Catching a wave may be harder than it seems, but after a class or two even the most challenged surfer can maneuver on a board. "The most important thing is somebody's will — if they want to do it," says Patrick Murphy, owner of Venice-based Learn to Surf LA. "The oldest person we've had here was 72, and he stood up on his board."
Beginning surf classes cover not only the basics of paddling and how to go from a lying to a standing position but also safety and even surfing etiquette. (One tip: Don't muscle in on someone else's wave.)
"I work out all the time, and nothing fatigues me more than paddling a surfboard," says Majid Ali, who surfs every summer with his 10- and 12-year-old sons.

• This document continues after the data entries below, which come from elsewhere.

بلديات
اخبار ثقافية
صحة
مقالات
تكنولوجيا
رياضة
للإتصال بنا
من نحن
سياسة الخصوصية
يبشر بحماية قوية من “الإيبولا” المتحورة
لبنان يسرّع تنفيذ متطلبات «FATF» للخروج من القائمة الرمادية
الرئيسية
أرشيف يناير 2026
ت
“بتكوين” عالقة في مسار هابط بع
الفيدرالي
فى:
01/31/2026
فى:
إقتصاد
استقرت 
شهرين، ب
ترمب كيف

Surfing provides a great workout for them as well. "It's great for their balance and is a good adjunct for the other sports they do, like martial arts, baseball, basketball and skateboarding."
Surfing, he adds, reminds him of how he was active as a child: "As kids we were always climbing things and moving on a multi-axial plane. But as we get older the things we do are more linear, like running or lifting weights. This forces you to work on balance."
It's a great mental challenge too, since surfers have to think about timing and how to suss out the good waves. But the biggest reward might come when the sun sets. "You're euphoric yet mellow by the end of the day," Ali says.
Murphy seconds that sentiment. After a day at the beach, he says, "I find I have maybe an unreasonable tolerance for the other stresses of life."